What I Learned from the Bench Chat Project
By Deborah Needle, Community Facilitator, Naturally Birmingham
Let me tell you something I’ve learned through this work: sometimes, the simplest ideas are the ones that change people the most.
The Friendship Bench Chat wasn’t born in a boardroom, from a strategy paper, or after a round of funding bids. It started—like all good things—with a problem and a conversation. We were trying to get a bench installed in a Birmingham park. Sounds easy enough, right?
Well… not quite.
Turns out, benches can be surprisingly controversial. They cost money. They need maintenance. Sometimes, people worry about how they’ll be used—or by whom. So our City of Nature Green Champions got talking: Are benches even worth the effort?
That one question led us down a rabbit hole of discovery. And connection. And hope.
Why Benches Matter (More Than You Think)
We did what most people do when they hit a wall—we Googled. We found articles, blogs, research studies, and even an entire Bench Manifesto from a project that reminded us benches are about far more than resting legs.
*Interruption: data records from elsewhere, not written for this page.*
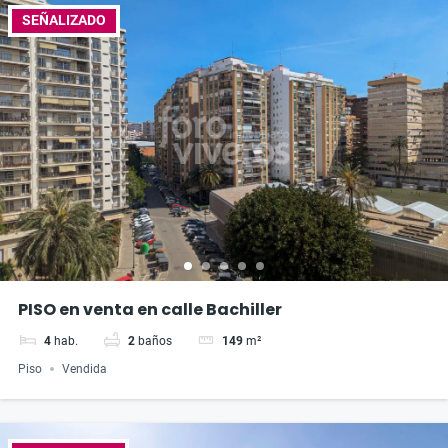
SEÑALIZADO
PISO en venta en calle Bachiller
4
hab.
2
baños
149
m²
Piso
Vendida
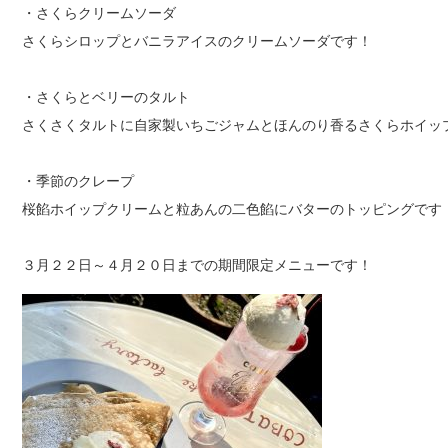
・さくらクリームソーダ
さくらシロップとバニラアイスのクリームソーダです！
・さくらとベリーのタルト
さくさくタルトに自家製いちごジャムとほんのり香るさくらホイッ
・季節のクレープ
桜餡ホイップクリームと粒あんの二色餡にバターのトッピングです
３月２２日～４月２０日までの期間限定メニューです！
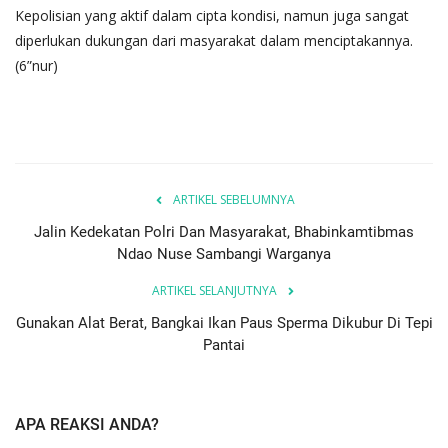
Kepolisian yang aktif dalam cipta kondisi, namun juga sangat
diperlukan dukungan dari masyarakat dalam menciptakannya.
(6”nur)
ARTIKEL SEBELUMNYA
Jalin Kedekatan Polri Dan Masyarakat, Bhabinkamtibmas
Ndao Nuse Sambangi Warganya
ARTIKEL SELANJUTNYA
Gunakan Alat Berat, Bangkai Ikan Paus Sperma Dikubur Di Tepi
Pantai
APA REAKSI ANDA?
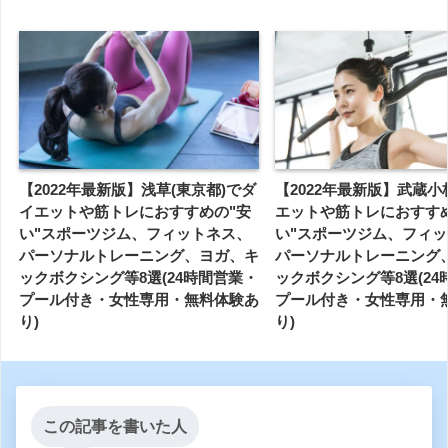
【2022年最新版】浅草(東京都)でダ
【2022年最新版】武蔵
イエットや筋トレにおすすめの"安
エットや筋トレにおすす
い"スポーツジム、フィットネス、
い"スポーツジム、フィ
パーソナルトレーニング、ヨガ、キ
パーソナルトレーニング
ックボクシング等8選(24時間営業・
ックボクシング等8選(24
プール付き・女性専用・無料体験あ
プール付き・女性専用・
り)
り)
この記事を書いた人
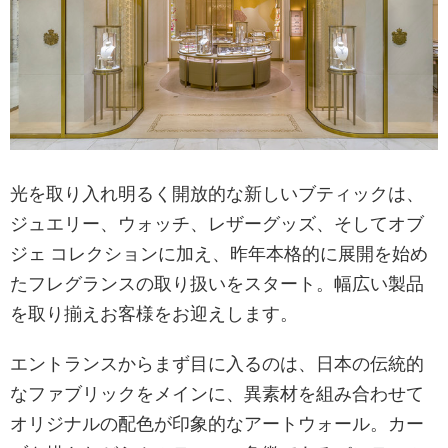
光を取り入れ明るく開放的な新しいブティックは、
ジュエリー、ウォッチ、レザーグッズ、そしてオブ
ジェ コレクションに加え、昨年本格的に展開を始め
たフレグランスの取り扱いをスタート。幅広い製品
を取り揃えお客様をお迎えします。
エントランスからまず目に入るのは、日本の伝統的
なファブリックをメインに、異素材を組み合わせて
オリジナルの配色が印象的なアートウォール。カー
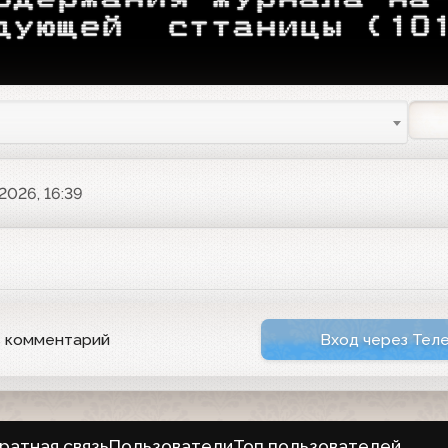
дующей  сттаницы 
(
10
2026, 16:39
ь комментарий
Вход через Тел
ратная связь
Пользователи
Топ пользователей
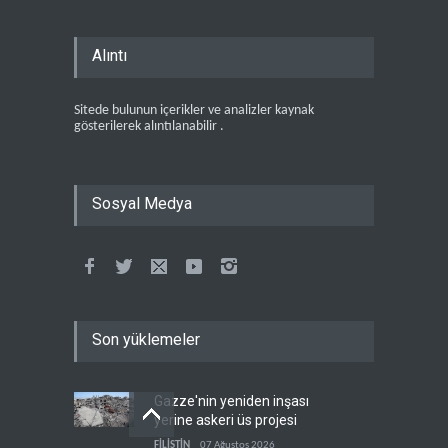
Alıntı
Sitede bulunun içerikler ve analizler kaynak
gösterilerek alıntılanabilir .
Sosyal Medya
Son yüklemeler
Gazze'nin yeniden inşası
yerine askeri üs projesi
FİLİSTİN
07 Ağustos 2026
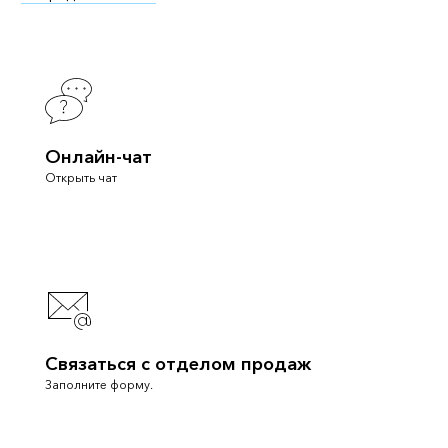
Онлайн-чат
Открыть чат
Связаться с отделом продаж
Заполните форму.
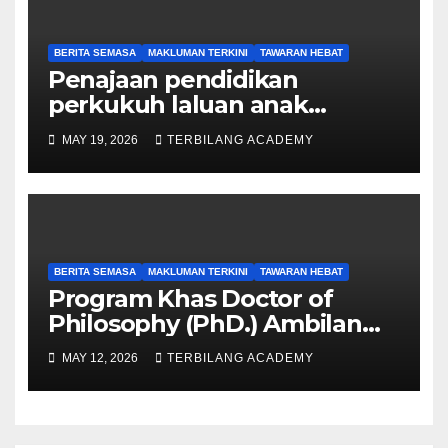
BERITA SEMASA
MAKLUMAN TERKINI
TAWARAN HEBAT
Penajaan pendidikan
perkukuh laluan anak
Sarawak ke peringkat
MAY 19, 2026
TERBILANG ACADEMY
Sarjana, PhD
BERITA SEMASA
MAKLUMAN TERKINI
TAWARAN HEBAT
Program Khas Doctor of
Philosophy (PhD.) Ambilan
September 2026 Kini Dibuka
MAY 12, 2026
TERBILANG ACADEMY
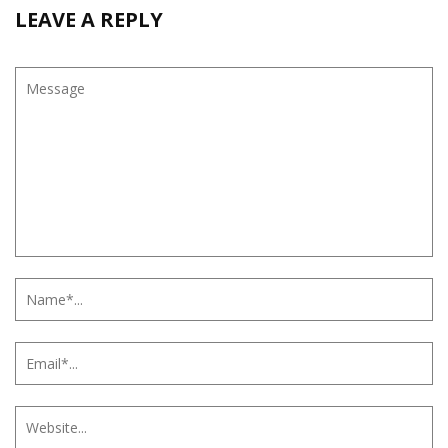
LEAVE A REPLY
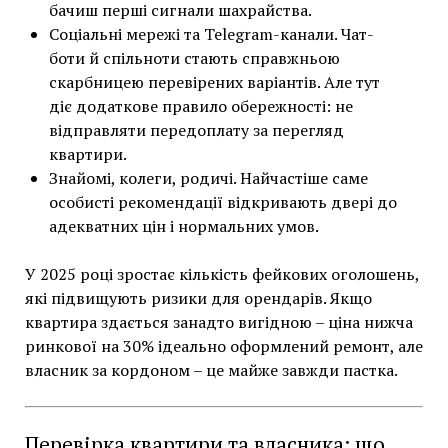
бачиш перші сигнали шахрайства.
Соціальні мережі та Telegram-канали. Чат-
боти й спільноти стають справжньою
скарбницею перевірених варіантів. Але тут
діє додаткове правило обережності: не
відправляти передоплату за перегляд
квартири.
Знайомі, колеги, родичі. Найчастіше саме
особисті рекомендації відкривають двері до
адекватних цін і нормальних умов.
У 2025 році зростає кількість фейкових оголошень,
які підвищують ризики для орендарів. Якщо
квартира здається занадто вигідною – ціна нижча
ринкової на 30% ідеально оформлений ремонт, але
власник за кордоном – це майже завжди пастка.
Перевірка квартири та власника: що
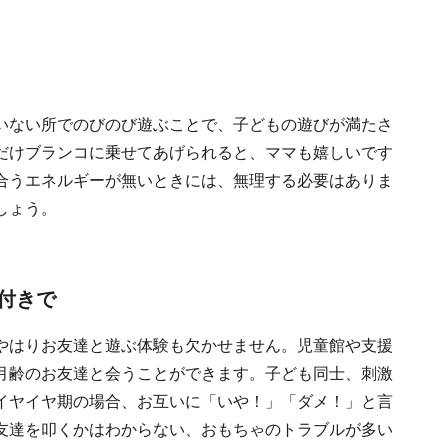
いない所でのびのび遊ぶことで、子どもの遊びが満たさ
だけブランコに乗せてあげられると、ママも嬉しいです
合うエネルギーが無いときには、無理する必要はありま
しょう。
付きで
やはりお友達と遊ぶ体験も欠かせません。児童館や支援
月齢のお友達と会うことができます。子ども同士、刺激
イヤイヤ期の場合、お互いに「いや！」「ダメ！」と言
友達を叩くかはわからない、おもちゃのトラブルが多い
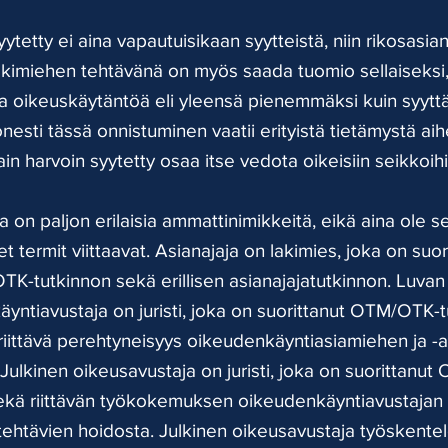
ytetty ei aina vapautuisikaan syytteistä, niin rikosasian
kimiehen tehtävänä on myös saada tuomio sellaiseksi,
 oikeuskäytäntöä eli yleensä pienemmäksi kuin syyttä
nesti tässä onnistuminen vaatii erityistä tietämystä ai
ain harvoin syytetty osaa itse vedota oikeisiin seikkoihi
a on paljon erilaisia ammattinimikkeitä, eikä aina ole s
set termit viittaavat. Asianajaja on lakimies, joka on suor
K-tutkinnon sekä erillisen asianajajatutkinnon. Luvan
yntiavustaja on juristi, joka on suorittanut OTM/OTK-t
 riittävä perehtyneisyys oikeudenkäyntiasiamiehen ja -
. Julkinen oikeusavustaja on juristi, joka on suorittanu
ekä riittävän työkokemuksen oikeudenkäyntiavustajan 
 tehtävien hoidosta. Julkinen oikeusavustaja työskentel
They are about slowing down.
They are about making space.
They are about being seen.
The manifesto put it beautifully:
“Sitting on benches supports healthy everyday routines by enabling people to spend longer outside. These opportunities to rest can be restorative for mental health and support local walking when personal mobility is limited.”
Yes. This is what we’d been trying to put into words.
A Place to Be, Not Just to Sit
In our conversation, someone brought up the idea of Buddy Benches those brightly coloured school benches where a child can sit if they’re feeling lonely or left out. The rule is simple: if someone’s on the bench, you go over and invite them to play.
And I thought—why should that idea stop in childhood?
Don’t we all, at some point, just want someone to sit beside us and say, “Hi, want to chat?”
That’s when we discovered the Friendship Bench movement in Zimbabwe. An NGO working to tackle depression and anxiety by training grandmothers to offer basic counselling on—you guessed it—benches.
They call it kufungisisa: the condition of “thinking too much.”
Reading that, I felt a lump in my throat. Because I’ve felt that too. Haven’t you? That sense of mental spiralling, of being overwhelmed by life? Now imagine easing that weight with a simple invitation: “Sit with me.”
A Chat That Became a Movement
So, the idea changed shape. It was no longer just about installing benches it was about using them. Friendship Bench Chats were born. Not formal events. Not workshops. Just real, warm, human conversations between two people on a bench, outside, face to face.
At first, it was just a few of us heading to parks. We picked a bench. We sat down. And we started talking—about life, nature, childhood memories, worries, local issues, even dreams. Sometimes we laughed. Sometimes we didn’t say much at all. But there was something deeply healing in just being there.
No pressure. No agenda. Just time, space, and presence.
It sounds so simple, doesn’t it? But that’s the point.
In a world that moves fast, that often feels divided, that’s glued to screens and deadlines and newsfeeds, a bench offers an invitation to pause and to connect.
Want to Try It?
You don’t need training. You don’t need a sign. You don’t even need the “right” bench (although a nice view helps). You just need a willingness to be there.
There are just five simple steps:
- Find a bench in your local park, street, canal path, or green space.
- Bring a friend, neighbour, or someone you’ve been meaning to catch up with.
- Sit down together. No phones. No agenda. Just chat.
- Listen. Share. Laugh. Be quiet if you need to. Let the moment happen.
- Reflect—and maybe take a photo to remember it. Share it with us if you like.
We’d love to see your Bench Chats—your photos, your thoughts, even just a sentence about how it felt.
Why This Matters
You might be thinking, “But what difference does this make?”
Here’s my answer: connection is everything.
In our city, people are experiencing loneliness, isolation, poor mental health, and disconnection—from each other, from nature, from themselves. But a bench can be a bridge. A small act of kindness. A reminder that someone is listening.
And when we multiply these moments—when they ripple out across Birmingham—we begin to shape something bigger: a culture of care. A City of Nature that doesn’t just look good, but feels good.
So, Pull Up a Seat
The Bench Chat project may have started with a debate about costs and installation. But it ended up being about something money can’t buy:
Time. Togetherness. Trust.
So go on—have a Bench Chat. Invite someone. Or just sit and see what happens. You never know what you might hear. Or say. Or heal.
We’ll be here, waiting to hear your story.